Our first mother-to-be worked until her delivery date, took a break from her nearly full time work with us and was back at work part-time, juggling child care with grandparents and her partner. I still remember as she told me she was pregnant, her desperate fear that she’d lose this job, that she’d not have any income to help care for herself, that she’d lose the community she loved so dearly. I had nothing I could offer for her time away. I could only promise to take her back when she was ready. And she did come back, with a second child providing another short break but her third child leading to a final break with us.
Four other women and one man on my staff left for good to start a family or to have more time with their young children. But that’s a pretty small number considering the over 180 who’ve worked at Butter during its 13 years. It’s fair to say, that working in a small coffee shop / café isn’t the kind of job around which is easy to raise children. It’s even harder, as a restaurant owner with no margin to speak of, to come up some sort of benefit plan that could help more than one staff person a year – if that.
So, while we smile when children dash from our entrance to the toy box, or proudly share their “usual” weekly order of mini-pancakes, or measure themselves at the growth chart, or feed our chicken benches outside, we all feel the discomfort at knowing that we really struggle to care for our own staff’s child care needs and parenting needs.

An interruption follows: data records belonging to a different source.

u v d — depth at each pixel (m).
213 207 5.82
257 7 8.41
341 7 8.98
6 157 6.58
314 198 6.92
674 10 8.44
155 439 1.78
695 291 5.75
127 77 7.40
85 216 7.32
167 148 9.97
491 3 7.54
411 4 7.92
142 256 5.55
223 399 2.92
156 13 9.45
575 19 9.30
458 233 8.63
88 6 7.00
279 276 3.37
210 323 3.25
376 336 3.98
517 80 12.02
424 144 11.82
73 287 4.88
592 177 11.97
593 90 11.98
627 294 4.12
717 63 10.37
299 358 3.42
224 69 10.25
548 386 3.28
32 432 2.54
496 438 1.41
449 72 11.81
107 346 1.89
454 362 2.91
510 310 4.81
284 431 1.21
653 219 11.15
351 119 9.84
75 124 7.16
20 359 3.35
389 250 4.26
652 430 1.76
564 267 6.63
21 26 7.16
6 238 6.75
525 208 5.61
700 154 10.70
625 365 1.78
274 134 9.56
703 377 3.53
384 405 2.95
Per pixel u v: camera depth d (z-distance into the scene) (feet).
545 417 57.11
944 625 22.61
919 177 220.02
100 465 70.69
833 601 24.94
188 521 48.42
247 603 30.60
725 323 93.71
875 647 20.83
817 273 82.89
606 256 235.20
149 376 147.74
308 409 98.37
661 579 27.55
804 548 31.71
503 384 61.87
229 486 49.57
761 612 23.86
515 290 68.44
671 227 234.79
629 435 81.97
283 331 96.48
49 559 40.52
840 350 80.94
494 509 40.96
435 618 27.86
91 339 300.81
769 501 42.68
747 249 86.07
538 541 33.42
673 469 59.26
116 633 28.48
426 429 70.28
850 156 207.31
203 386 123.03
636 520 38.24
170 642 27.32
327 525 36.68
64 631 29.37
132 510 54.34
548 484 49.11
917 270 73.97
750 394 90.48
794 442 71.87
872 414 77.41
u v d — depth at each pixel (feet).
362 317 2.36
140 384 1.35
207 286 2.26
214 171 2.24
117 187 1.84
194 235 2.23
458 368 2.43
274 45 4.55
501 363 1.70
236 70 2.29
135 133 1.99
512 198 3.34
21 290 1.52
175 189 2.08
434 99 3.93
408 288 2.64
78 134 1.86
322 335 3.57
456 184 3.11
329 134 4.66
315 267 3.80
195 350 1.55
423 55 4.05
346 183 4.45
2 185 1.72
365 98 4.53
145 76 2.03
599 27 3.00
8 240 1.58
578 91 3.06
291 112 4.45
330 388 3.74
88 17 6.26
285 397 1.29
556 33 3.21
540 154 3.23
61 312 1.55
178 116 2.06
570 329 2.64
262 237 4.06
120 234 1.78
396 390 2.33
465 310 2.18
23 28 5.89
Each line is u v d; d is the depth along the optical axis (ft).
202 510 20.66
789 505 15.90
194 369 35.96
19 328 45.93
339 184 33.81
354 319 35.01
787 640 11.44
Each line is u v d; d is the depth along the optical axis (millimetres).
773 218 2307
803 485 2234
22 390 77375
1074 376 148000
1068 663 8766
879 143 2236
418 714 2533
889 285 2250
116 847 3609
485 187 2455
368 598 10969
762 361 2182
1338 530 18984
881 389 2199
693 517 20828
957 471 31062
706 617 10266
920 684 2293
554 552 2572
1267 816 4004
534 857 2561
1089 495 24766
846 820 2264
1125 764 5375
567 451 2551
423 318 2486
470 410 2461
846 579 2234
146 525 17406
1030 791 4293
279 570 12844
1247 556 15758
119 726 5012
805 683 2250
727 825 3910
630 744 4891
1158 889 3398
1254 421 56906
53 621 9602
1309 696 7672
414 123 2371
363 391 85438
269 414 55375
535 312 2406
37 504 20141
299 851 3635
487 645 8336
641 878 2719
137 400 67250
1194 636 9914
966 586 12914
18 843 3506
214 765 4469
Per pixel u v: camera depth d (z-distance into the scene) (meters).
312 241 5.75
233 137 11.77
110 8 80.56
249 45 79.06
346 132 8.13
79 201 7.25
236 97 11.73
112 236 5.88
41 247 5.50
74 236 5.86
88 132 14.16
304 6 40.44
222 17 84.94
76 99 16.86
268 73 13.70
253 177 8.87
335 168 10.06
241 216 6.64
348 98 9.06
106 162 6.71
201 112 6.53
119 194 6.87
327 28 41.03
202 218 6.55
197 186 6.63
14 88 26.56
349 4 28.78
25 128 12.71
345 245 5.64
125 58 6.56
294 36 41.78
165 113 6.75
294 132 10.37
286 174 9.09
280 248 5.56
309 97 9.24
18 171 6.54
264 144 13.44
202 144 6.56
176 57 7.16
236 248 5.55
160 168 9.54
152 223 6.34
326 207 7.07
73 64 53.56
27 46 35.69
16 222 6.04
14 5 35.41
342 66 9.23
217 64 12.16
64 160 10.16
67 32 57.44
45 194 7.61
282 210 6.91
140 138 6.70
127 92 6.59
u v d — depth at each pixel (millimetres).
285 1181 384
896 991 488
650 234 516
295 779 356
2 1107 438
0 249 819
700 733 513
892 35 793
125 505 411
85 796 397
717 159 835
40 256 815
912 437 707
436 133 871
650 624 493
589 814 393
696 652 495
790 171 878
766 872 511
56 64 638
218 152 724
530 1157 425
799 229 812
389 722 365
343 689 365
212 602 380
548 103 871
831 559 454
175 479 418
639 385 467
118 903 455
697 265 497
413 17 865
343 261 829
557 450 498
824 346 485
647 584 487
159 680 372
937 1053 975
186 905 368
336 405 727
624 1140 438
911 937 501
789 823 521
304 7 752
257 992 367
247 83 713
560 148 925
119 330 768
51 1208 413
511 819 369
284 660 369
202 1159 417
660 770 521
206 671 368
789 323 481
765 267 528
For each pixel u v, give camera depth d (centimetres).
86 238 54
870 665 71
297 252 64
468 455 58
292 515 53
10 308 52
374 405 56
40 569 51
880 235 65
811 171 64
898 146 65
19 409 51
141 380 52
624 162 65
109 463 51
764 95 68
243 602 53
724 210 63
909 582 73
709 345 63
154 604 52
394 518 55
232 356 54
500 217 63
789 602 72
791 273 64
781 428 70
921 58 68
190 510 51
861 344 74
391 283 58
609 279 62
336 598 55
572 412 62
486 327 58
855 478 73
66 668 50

As an employer, I’m happy to take responsibility for paying a fair, living wage. I happy to offer staff a set schedule and flexibility as needed to attend to parenting challenges and childcare arrangements. I’m willing to provide earned paid time off and assist with shift swaps to not lose scheduled hours. But even so, this isn’t enough. I need help with a way to fund longer paid time off. I need help with creation of accessible, affordable childcare that allows a service professional’s pay to cover those costs. I need help to support young families who don’t want to give up jobs they enjoy in order to get benefits they need to survive.
Those needs, I’d be willing to help fund through additional employer taxes. A small payroll tax is sustainable as a budgeting tool. A small amount, over a long period of time works for me. A huge chunk in unpredictable time frames does not. Family friendly has always been good business. I think that it is time we as a society recognize how supporting families is truly a great way to support small businesses.